Sensitivity (also called the true positive rate, the recall, or probability of detection in some fields) measures the proportion of actual positives that are correctly identified as such (e.g., the percentage of sick people who are correctly identified as having the condition).
Specificity (also called the true negative rate) measures the proportion of actual negatives that are correctly identified as such (e.g., the percentage of healthy people who are correctly identified as not having the condition).
The positive predictive value (PPV) are the proportions of positive results in statistics and diagnostic tests that are true positive results.

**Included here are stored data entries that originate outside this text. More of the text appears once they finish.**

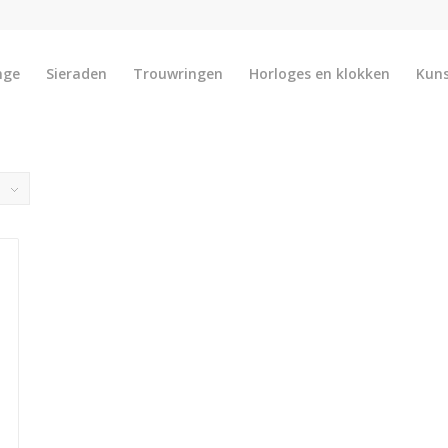
nge
Sieraden
Trouwringen
Horloges en klokken
Kun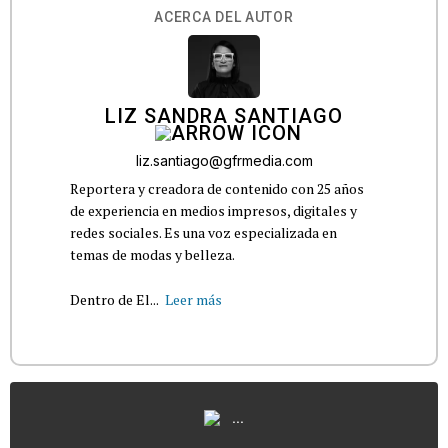
ACERCA DEL AUTOR
LIZ SANDRA SANTIAGO
liz.santiago@gfrmedia.com
Reportera y creadora de contenido con 25 años
de experiencia en medios impresos, digitales y
redes sociales. Es una voz especializada en
temas de modas y belleza.
Dentro de El...
Leer más
...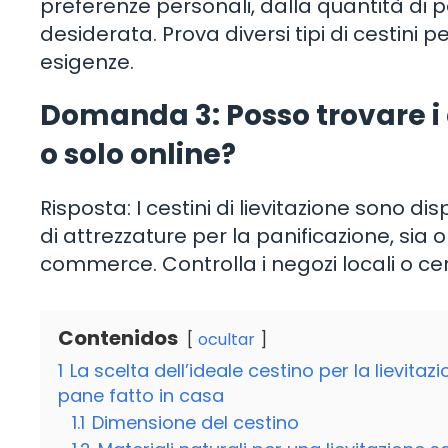
preferenze personali, dalla quantità di 
desiderata. Prova diversi tipi di cestini 
esigenze.
Domanda 3: Posso trovare i ce
o solo online?
Risposta: I cestini di lievitazione sono disp
di attrezzature per la panificazione, sia o
commerce. Controlla i negozi locali o cer
Contenidos
ocultar
1
La scelta dell’ideale cestino per la lievit
pane fatto in casa
1.1
Dimensione del cestino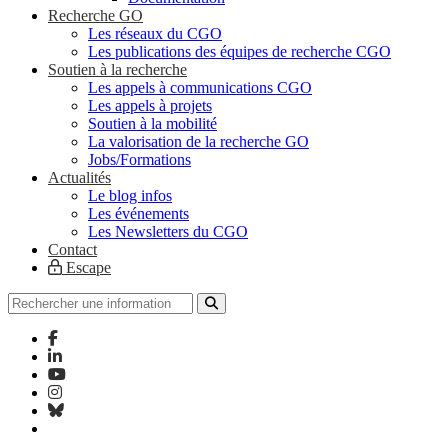
Recherche GO
Les réseaux du CGO
Les publications des équipes de recherche CGO
Soutien à la recherche
Les appels à communications CGO
Les appels à projets
Soutien à la mobilité
La valorisation de la recherche GO
Jobs/Formations
Actualités
Le blog infos
Les événements
Les Newsletters du CGO
Contact
Escape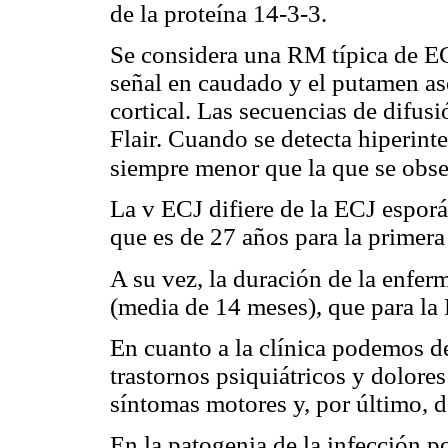
de la proteína 14-3-3.
Se considera una RM típica de EC
señal en caudado y el putamen as
cortical. Las secuencias de difus
Flair. Cuando se detecta hiperinte
siempre menor que la que se obser
La v ECJ difiere de la ECJ espor
que es de 27 años para la primera
A su vez, la duración de la enfe
(media de 14 meses), que para la
En cuanto a la clínica podemos de
trastornos psiquiátricos y dolore
síntomas motores y, por último, 
En la patogenia de la infección po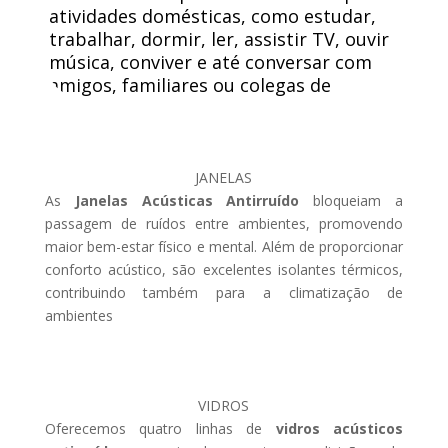
atividades domésticas, como estudar,
trabalhar, dormir, ler, assistir TV, ouvir
música, conviver e até conversar com
amigos, familiares ou colegas de
trabalho.
JANELAS
As
Janelas Acústicas Antirruído
bloqueiam a
passagem de ruídos entre ambientes, promovendo
maior bem-estar físico e mental. Além de proporcionar
conforto acústico, são excelentes isolantes térmicos,
contribuindo também para a climatização de
ambientes
VIDROS
Oferecemos quatro linhas de
vidros acústicos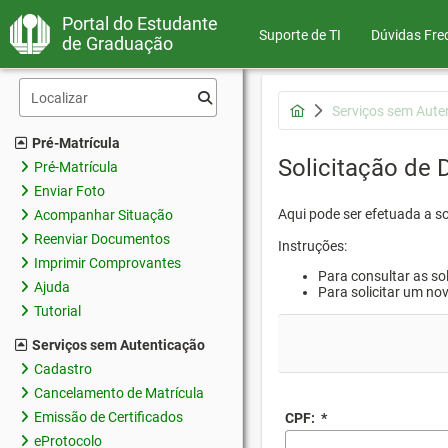
Portal do Estudante
Suporte de TI
Dúvidas Fre
de Graduação
Serviços sem Aute
Pré-Matrícula
Solicitação de
Pré-Matrícula
Enviar Foto
Aqui pode ser efetuada a s
Acompanhar Situação
Reenviar Documentos
Instruções:
Imprimir Comprovantes
Para consultar as sol
Ajuda
Para solicitar um no
Tutorial
Serviços sem Autenticação
Cadastro
Cancelamento de Matrícula
Emissão de Certificados
CPF:
*
eProtocolo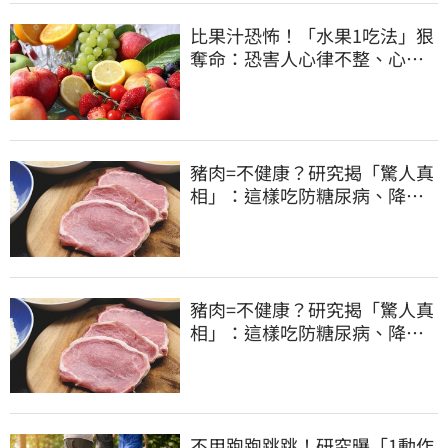
比果汁恐怖！「水果1吃法」狠
奪命：恐害人心律不整、心臟
驟停
豬肉=不健康？研究揭「驚人真
相」：這樣吃防糖尿病、降膽
固醇
豬肉=不健康？研究揭「驚人真
相」：這樣吃防糖尿病、降膽
固醇
不用跑跑跳跳！研究曝「1動作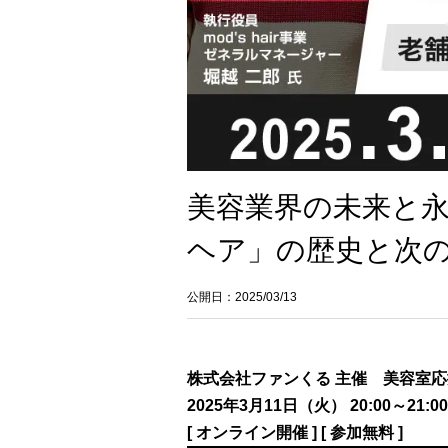
美容業界の未来と
ヘア」の歴史と次の
公開日：2025/03/13
株式会社ファンくる 主催
美容室応
2025年3月11日（火） 20:00～21:00
[ オンライン開催 ] [ 参加無料 ]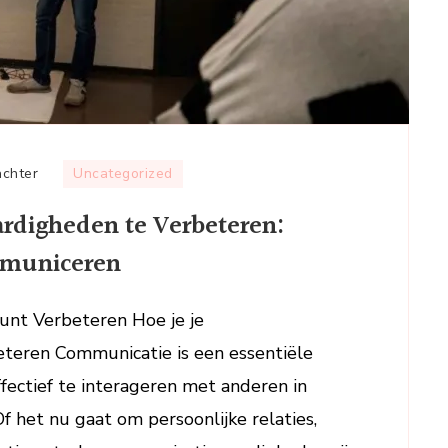
op
achter
Uncategorized
Tips
rdigheden te Verbeteren:
om
je
ommuniceren
Communicatievaardigheden
te
unt Verbeteren Hoe je je
Verbeteren:
teren Communicatie is een essentiële
Effectief
en
ffectief te interageren met anderen in
Doelgericht
f het nu gaat om persoonlijke relaties,
Communiceren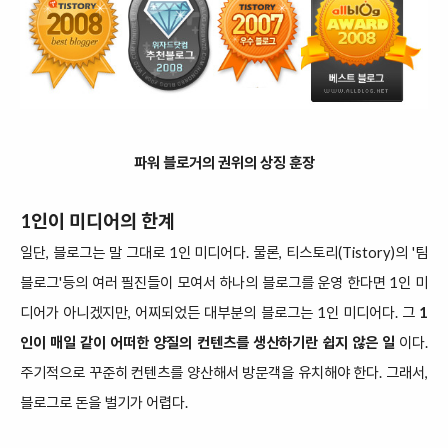
파워 블로거의 권위의 상징 훈장
1인이 미디어의 한계
일단, 블로그는 말 그대로 1인 미디어다. 물론, 티스토리(Tistory)의 '팀
블로그'등의 여러 필진들이 모여서 하나의 블로그를 운영 한다면 1인 미
디어가 아니겠지만, 어찌되었든 대부분의 블로그는 1인 미디어다. 그
1
인이 매일 같이 어떠한 양질의 컨텐츠를 생산하기란 쉽지 않은 일
이다.
주기적으로 꾸준히 컨텐츠를 양산해서 방문객을 유치해야 한다. 그래서,
블로그로 돈을 벌기가 어렵다.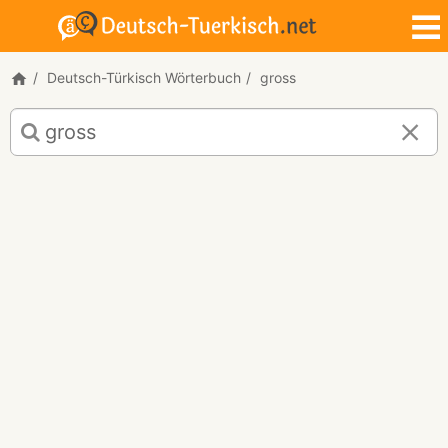
Deutsch-Türkisch Wörterbuch
gross
Deutsch-
Türkisch
Übersetzung
für
"gross"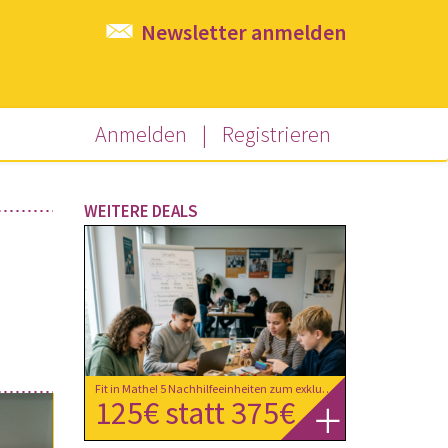
Newsletter anmelden
Anmelden
|
Registrieren
WEITERE DEALS
Fit in Mathe! 5 Nachhilfeeinheiten zum exklusiven Ländledeal-Preis um nur € 125,- statt € 375,- bei extra-Klasse in Dornbirn
125€ statt 375€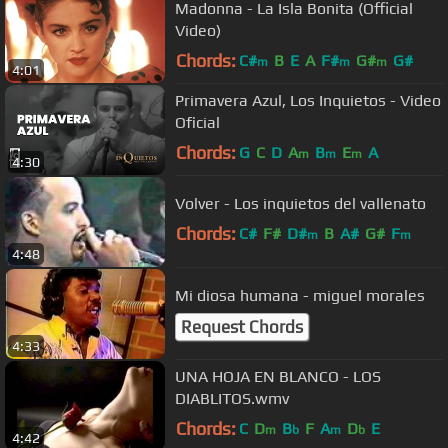
Madonna - La Isla Bonita (Official
Video)
Chords:
C#
B
E
A
F#
G#
G#
m
m
m
4:01
Primavera Azul, Los Inquietos - Video
Oficial
Chords:
G
C
D
A
B
E
A
m
m
m
4:30
Volver - Los inquietos del vallenato
Chords:
C#
F#
D#
B
A#
G#
F
m
m
4:48
Mi diosa humana - miguel morales
Request Chords
4:33
UNA HOJA EN BLANCO - LOS
DIABLITOS.wmv
Chords:
C
D
B
F
A
D
E
m
b
m
b
4:42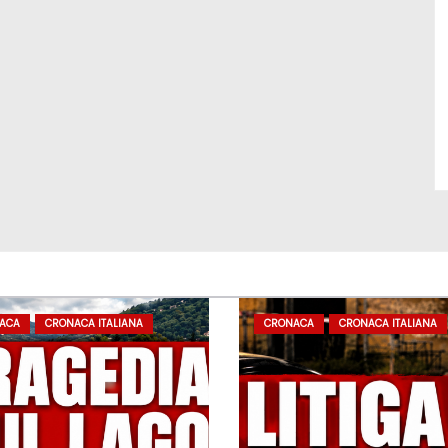
ACA
CRONACA ITALIANA
CRONACA
CRONACA ITALIANA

To bring this into formulas:

  • Prevalence  = number of people in sample ill / total number of people in sample
  • Sensitivity = a / (a+c)
  • Specificity = d / (b+d)
  • Positive Predictive Value = a / (a+b)

Back to our little riddle

Using the formulas from above we can run the following calculations. We expect 100,000 tests. Given the prevalence, only 100 are ill. Of these, 99 are positive and 1 negative evaluated. Of the 99900 who did not fall ill, 999 were rated as positive and 98901 as negative. The positive predictive value is therefore 99 / (99 + 999) thus 9.01%.

Despite the high sensitivity and specificity, the probability of actually being ill is only about 9%. This means, that 91% of those who tested positive are over-treated!

This is exactly the problem of a lot of tests: Due to the high number of tests, the sensitivity and specificity have to be well over 99% in order to enable reasonable screening. This also means, the specificity for such tests should be at least 99.9% to get the positive predictive value into a range above 50%.